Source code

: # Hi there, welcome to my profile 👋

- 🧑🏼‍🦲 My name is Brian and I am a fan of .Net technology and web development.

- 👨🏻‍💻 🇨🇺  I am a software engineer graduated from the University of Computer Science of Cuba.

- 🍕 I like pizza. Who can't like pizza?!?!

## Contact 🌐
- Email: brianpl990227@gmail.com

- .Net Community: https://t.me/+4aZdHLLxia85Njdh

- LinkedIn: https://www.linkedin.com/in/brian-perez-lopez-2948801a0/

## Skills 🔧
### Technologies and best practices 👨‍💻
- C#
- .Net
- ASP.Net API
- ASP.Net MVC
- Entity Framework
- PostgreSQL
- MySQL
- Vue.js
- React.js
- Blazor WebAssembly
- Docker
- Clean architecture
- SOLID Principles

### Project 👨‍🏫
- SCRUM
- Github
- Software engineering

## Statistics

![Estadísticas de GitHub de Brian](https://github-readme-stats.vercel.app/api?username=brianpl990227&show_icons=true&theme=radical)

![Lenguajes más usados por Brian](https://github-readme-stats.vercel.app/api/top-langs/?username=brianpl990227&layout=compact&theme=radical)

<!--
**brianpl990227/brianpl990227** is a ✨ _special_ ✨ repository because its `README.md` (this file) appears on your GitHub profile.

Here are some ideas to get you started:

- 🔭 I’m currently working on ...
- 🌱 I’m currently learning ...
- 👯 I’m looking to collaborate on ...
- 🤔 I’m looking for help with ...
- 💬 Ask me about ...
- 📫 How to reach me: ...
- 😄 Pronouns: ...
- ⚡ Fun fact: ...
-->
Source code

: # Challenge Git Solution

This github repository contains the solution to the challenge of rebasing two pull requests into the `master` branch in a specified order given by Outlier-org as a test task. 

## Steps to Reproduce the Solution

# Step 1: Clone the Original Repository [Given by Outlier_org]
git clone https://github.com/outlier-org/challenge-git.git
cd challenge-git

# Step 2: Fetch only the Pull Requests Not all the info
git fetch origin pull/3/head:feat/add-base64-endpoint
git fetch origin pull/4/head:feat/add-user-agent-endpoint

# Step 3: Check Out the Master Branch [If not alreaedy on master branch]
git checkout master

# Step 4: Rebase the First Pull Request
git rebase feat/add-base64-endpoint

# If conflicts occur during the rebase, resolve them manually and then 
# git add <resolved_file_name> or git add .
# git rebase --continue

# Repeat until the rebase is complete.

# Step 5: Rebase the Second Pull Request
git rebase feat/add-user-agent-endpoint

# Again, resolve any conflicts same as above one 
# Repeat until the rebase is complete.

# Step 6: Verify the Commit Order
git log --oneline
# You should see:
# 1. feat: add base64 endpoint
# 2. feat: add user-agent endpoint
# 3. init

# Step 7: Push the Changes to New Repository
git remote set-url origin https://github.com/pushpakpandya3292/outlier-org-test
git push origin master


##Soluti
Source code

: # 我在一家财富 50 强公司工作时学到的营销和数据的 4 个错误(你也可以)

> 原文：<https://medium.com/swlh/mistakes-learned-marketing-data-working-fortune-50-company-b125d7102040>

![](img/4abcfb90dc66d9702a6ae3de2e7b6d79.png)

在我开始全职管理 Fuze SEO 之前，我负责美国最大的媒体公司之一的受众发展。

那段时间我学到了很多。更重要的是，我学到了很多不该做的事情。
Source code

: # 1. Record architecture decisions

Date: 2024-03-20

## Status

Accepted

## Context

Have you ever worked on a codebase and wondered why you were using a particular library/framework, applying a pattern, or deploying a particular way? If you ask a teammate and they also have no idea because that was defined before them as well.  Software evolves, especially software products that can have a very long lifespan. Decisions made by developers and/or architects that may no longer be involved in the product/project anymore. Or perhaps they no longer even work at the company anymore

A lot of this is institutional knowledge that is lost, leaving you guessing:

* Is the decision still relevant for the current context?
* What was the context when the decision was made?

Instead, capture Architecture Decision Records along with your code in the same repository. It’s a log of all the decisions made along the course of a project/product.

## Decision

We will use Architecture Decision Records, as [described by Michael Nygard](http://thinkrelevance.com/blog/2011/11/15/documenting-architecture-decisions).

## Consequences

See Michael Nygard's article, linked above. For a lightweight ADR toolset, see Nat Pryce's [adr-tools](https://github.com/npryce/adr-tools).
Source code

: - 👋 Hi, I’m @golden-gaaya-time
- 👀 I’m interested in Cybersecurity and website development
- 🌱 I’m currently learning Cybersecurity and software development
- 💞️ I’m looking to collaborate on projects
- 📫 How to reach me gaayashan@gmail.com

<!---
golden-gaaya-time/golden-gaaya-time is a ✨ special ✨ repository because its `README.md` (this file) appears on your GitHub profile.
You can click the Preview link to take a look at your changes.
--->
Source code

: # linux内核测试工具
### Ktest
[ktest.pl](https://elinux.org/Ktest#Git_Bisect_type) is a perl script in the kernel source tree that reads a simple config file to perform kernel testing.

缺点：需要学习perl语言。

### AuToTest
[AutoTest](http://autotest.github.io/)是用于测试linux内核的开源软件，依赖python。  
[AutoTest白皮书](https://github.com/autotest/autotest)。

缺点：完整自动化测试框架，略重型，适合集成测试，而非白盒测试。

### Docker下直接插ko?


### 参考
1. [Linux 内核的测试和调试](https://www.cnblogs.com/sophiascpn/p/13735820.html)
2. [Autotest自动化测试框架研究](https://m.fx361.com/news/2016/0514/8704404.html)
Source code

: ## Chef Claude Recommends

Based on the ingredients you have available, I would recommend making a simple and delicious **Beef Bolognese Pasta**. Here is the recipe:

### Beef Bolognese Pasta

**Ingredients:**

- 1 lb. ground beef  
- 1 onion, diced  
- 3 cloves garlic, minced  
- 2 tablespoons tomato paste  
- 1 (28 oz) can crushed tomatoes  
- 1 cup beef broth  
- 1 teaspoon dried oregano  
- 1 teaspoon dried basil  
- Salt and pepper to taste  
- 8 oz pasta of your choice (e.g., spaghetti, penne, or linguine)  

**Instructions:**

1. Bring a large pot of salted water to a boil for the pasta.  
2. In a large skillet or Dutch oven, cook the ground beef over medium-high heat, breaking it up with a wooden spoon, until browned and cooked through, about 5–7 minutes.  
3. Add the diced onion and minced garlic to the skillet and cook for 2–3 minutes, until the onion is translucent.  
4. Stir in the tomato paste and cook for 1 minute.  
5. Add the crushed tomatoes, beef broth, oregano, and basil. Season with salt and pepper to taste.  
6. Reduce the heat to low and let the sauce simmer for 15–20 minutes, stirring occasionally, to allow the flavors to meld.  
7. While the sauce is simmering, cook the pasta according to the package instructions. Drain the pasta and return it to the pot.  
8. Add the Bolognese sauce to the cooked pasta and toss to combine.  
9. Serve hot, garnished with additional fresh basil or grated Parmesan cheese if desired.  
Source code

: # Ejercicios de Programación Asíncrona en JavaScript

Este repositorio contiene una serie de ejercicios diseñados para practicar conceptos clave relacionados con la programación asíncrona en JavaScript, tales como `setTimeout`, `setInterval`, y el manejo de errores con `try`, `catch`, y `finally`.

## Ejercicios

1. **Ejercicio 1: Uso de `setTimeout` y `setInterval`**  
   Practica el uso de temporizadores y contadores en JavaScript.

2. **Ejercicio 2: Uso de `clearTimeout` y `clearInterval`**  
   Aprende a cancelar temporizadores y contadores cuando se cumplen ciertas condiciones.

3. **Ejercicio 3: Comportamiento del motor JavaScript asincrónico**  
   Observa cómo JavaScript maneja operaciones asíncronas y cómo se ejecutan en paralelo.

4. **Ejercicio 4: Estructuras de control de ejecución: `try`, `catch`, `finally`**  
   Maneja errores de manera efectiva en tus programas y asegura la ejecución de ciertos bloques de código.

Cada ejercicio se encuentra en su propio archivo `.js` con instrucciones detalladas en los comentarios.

----

Reproduce the items verbatim from their first line down to and including the line that contains "Challenge Git Solution".

Source code

: # Hi there, welcome to my profile 👋

- 🧑🏼‍🦲 My name is Brian and I am a fan of .Net technology and web development.

- 👨🏻‍💻 🇨🇺  I am a software engineer graduated from the University of Computer Science of Cuba.

- 🍕 I like pizza. Who can't like pizza?!?!

## Contact 🌐
- Email: brianpl990227@gmail.com

- .Net Community: https://t.me/+4aZdHLLxia85Njdh

- LinkedIn: https://www.linkedin.com/in/brian-perez-lopez-2948801a0/

## Skills 🔧
### Technologies and best practices 👨‍💻
- C#
- .Net
- ASP.Net API
- ASP.Net MVC
- Entity Framework
- PostgreSQL
- MySQL
- Vue.js
- React.js
- Blazor WebAssembly
- Docker
- Clean architecture
- SOLID Principles

### Project 👨‍🏫
- SCRUM
- Github
- Software engineering

## Statistics

![Estadísticas de GitHub de Brian](https://github-readme-stats.vercel.app/api?username=brianpl990227&show_icons=true&theme=radical)

![Lenguajes más usados por Brian](https://github-readme-stats.vercel.app/api/top-langs/?username=brianpl990227&layout=compact&theme=radical)

<!--
**brianpl990227/brianpl990227** is a ✨ _special_ ✨ repository because its `README.md` (this file) appears on your GitHub profile.

Here are some ideas to get you started:

- 🔭 I’m currently working on ...
- 🌱 I’m currently learning ...
- 👯 I’m looking to collaborate on ...
- 🤔 I’m looking for help with ...
- 💬 Ask me about ...
- 📫 How to reach me: ...
- 😄 Pronouns: ...
- ⚡ Fun fact: ...
-->
Source code

: # Challenge Git Solution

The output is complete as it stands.